President Sauli Niinistö put the record straight on Saturday when he said that everyone in the Ministerial Committee on Foreign and Security Policy had been informed ahead of time of his intentions to bring up the mandatory use of airplane transponders at his summit with Russian President Vladimir Putin in early July. Speaking to Yle from Rio de Janeiro, Niinistö said he found talk of him “going solo” and causing confusion inconceivable.
“Apparently when these things aren’t widely discussed, people can come up with their own versions of the truth that aren’t true,” he said.
He explained that two separate Russian proposals for talks have apparently been mixed up. The first was presented by Russia at the NATO Summit in July.

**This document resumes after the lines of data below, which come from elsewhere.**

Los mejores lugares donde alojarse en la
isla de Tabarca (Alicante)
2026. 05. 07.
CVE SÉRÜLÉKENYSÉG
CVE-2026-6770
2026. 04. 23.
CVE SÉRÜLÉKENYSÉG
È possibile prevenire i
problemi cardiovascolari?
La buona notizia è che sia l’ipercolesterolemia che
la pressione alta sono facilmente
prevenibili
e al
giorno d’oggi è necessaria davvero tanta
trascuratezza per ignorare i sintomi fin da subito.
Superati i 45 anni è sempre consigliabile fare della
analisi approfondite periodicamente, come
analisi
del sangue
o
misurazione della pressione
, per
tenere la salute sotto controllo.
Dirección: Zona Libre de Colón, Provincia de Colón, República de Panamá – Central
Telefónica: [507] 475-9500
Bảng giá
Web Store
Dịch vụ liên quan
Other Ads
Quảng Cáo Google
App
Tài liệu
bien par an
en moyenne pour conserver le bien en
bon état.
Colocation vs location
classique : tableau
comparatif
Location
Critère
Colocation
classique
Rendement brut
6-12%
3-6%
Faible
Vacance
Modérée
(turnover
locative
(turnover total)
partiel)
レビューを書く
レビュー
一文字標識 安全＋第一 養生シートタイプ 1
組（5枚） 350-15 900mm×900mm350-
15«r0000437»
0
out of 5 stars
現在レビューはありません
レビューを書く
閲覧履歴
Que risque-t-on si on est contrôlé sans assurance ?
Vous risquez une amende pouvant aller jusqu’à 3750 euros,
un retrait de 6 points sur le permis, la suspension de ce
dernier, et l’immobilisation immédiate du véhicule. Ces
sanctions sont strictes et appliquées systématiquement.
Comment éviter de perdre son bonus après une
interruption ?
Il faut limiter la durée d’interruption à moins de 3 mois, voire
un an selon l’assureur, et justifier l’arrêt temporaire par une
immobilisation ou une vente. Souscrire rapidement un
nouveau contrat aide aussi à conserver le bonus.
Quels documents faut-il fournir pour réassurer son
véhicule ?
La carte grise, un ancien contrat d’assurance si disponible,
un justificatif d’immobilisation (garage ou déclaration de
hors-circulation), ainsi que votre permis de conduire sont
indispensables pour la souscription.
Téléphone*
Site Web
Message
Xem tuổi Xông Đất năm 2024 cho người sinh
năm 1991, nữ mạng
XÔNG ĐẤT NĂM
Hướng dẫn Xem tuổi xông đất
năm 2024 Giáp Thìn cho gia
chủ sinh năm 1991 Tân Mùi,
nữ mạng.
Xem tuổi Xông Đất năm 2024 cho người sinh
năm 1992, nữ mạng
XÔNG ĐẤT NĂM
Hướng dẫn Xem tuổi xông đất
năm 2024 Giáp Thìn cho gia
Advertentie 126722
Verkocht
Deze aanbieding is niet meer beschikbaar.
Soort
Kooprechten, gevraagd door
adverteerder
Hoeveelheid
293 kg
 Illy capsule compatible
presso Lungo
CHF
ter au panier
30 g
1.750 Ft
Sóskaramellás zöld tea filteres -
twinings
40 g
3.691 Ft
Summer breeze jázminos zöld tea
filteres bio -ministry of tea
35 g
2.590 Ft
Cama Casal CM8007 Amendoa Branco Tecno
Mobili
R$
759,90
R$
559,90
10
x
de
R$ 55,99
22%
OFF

“In this case, it was suggested that Russia, NATO, Finland and Sweden could continue a dialogue on air safety over the Baltic Sea, which included the principle of transponder use. They referred to my proposal in this area. No one was surprised by this,” Niinistö said on Saturday.
The president says Russia’s August proposal to hold talks was something else entirely. In this second proposal, Russia invited the countries bordering the Baltic Sea to bilateral negotiations on a much broader subject: security on the Baltic Sea.
“No reference to my initiative was made in this instance. I have received a copy of the invitation that was sent to Finland and it is clear that the bilateral talks concern a completely different matter. It is a presentation on general security. This was never made clear, so some people quickly came to the conclusion that Russia is demanding a consultation because of Niinistö's proposal. This is a lie.”
Foreign Minister Timo Soini told the news agency Lännen Media on Saturday that he supported the idea of increased bilateral defence cooperation with the USA. President Niinistö says this issue too has been presented before.
“These are quite technical agreements. We just signed one with Britain a short time ago. They are rather general in nature – nothing dramatic,” the president said.